Server generates outgoing requests to other sites. It is necessary to find the user on the server on whose name such requests are generated.
- Any OS
- Any control panel
The example below describes an attempt to log outgoing requests to port 80, containing "testtest047".
1. Create a custom rule for logging all outgoing requests to 80 port with the string "testtest047":
# iptables -I OUTPUT -p tcp -m tcp -m string --string "testtest047" --algo kmp --dport 80 -j LOG --log-prefix "Outgoing attack: " --log-level 4 --log-uid
2. Try to generate a request from any user (to test the rule):
$ wget --quiet http://google.com/?string=tko44047
3. Request will be logged in the system log:
# tail -n2 /var/log/messages
Feb 8 16:49:16 1354153 kernel: Outgoing attack: IN= OUT=eth0 SRC=10.51.48.14 DST=22.214.171.124 LEN=176 TOS=0x00 PREC=0x00 TTL=64 ID=56169 DF PROTO=TCP SPT=48296 DPT=80 WINDOW=229 RES=0x00 ACK PSH URGP=0 UID=1288 GID=1288
Feb 8 16:49:16 1354153 kernel: Outgoing attack: IN= OUT=eth0 SRC=10.51.48.14 DST=126.96.36.199 LEN=180 TOS=0x00 PREC=0x00 TTL=64 ID=14083 DF PROTO=TCP SPT=53282 DPT=80 WINDOW=229 RES=0x00 ACK PSH URGP=0 UID=1288 GID=1288
In this example, requests were made from user with id 1288 on the server.
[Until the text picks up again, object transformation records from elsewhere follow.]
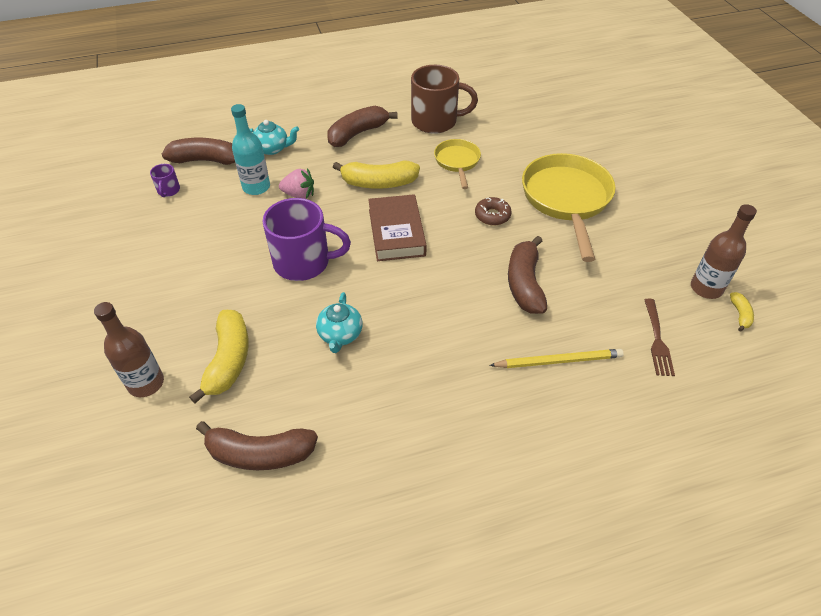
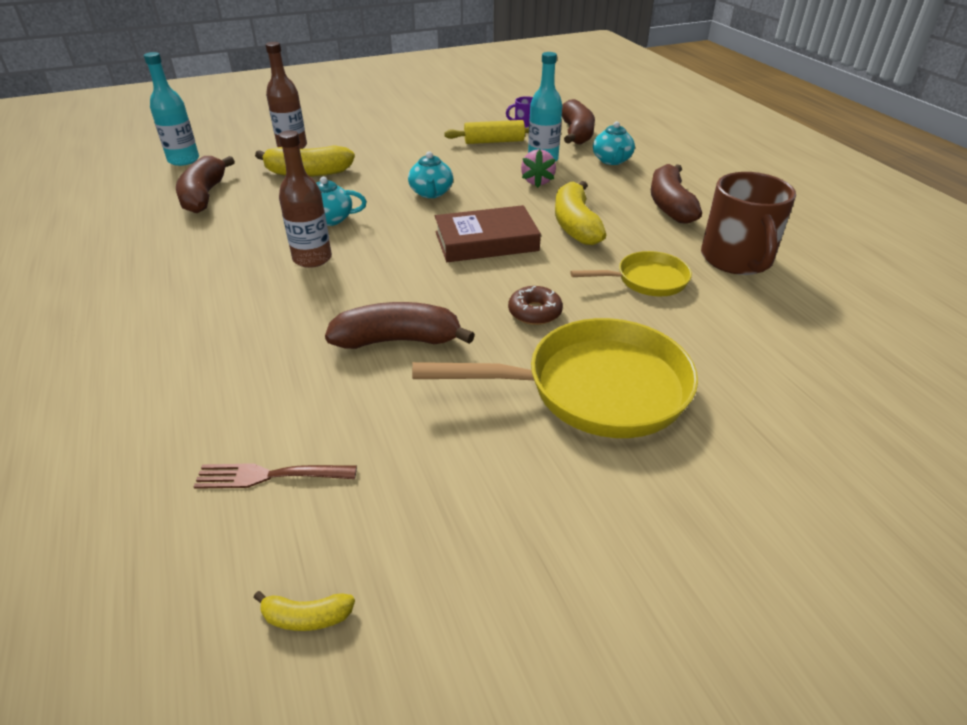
camera: 85 degrees right, 10 degrees down
(143, 501) = (183, 160): none -> turquoise bottle
(202, 214) = (494, 141): none -> yellow rolling pin
(304, 262) = (431, 193): purple mug -> turquoise teapot
(357, 134) = (670, 205): brown banana -> brown banana turned 135 degrees counterclockwise
(558, 361) = (256, 367): yellow pencil -> none
(706, 288) = (382, 568): brown bottle -> brown bottle (312, 258)

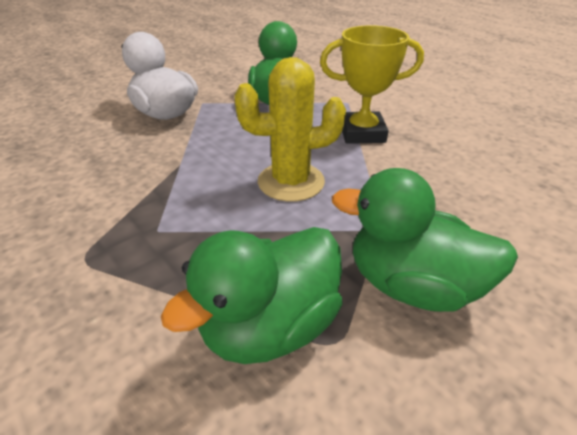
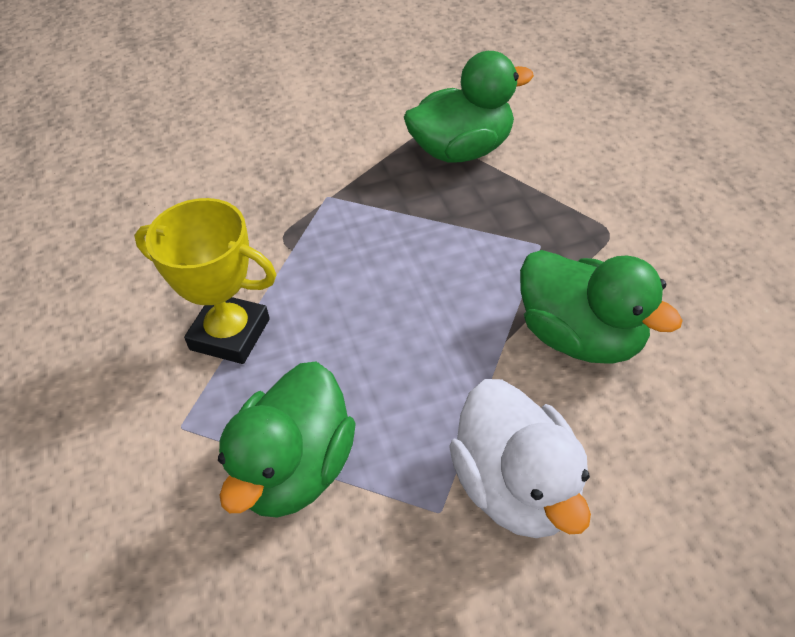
camera: 155 degrees left, 10 degrees up
(291, 182) = (379, 271): yellow cactus -> none
(411, 285) = (345, 151): green duck -> green duck (581, 337)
After that, files and databases on account with detected UID can be checked with Malware Scanner. It is also worth checking the processes running on behalf of this user and his cron tasks - it is possible that suspicious requests are generated by the cron scheduler or in-memory malware.
If nothing is detected, it is worth checking the site access.log, perhaps suspicious requests that are made to the scripts will be logged and thus understand through which script attack is generated.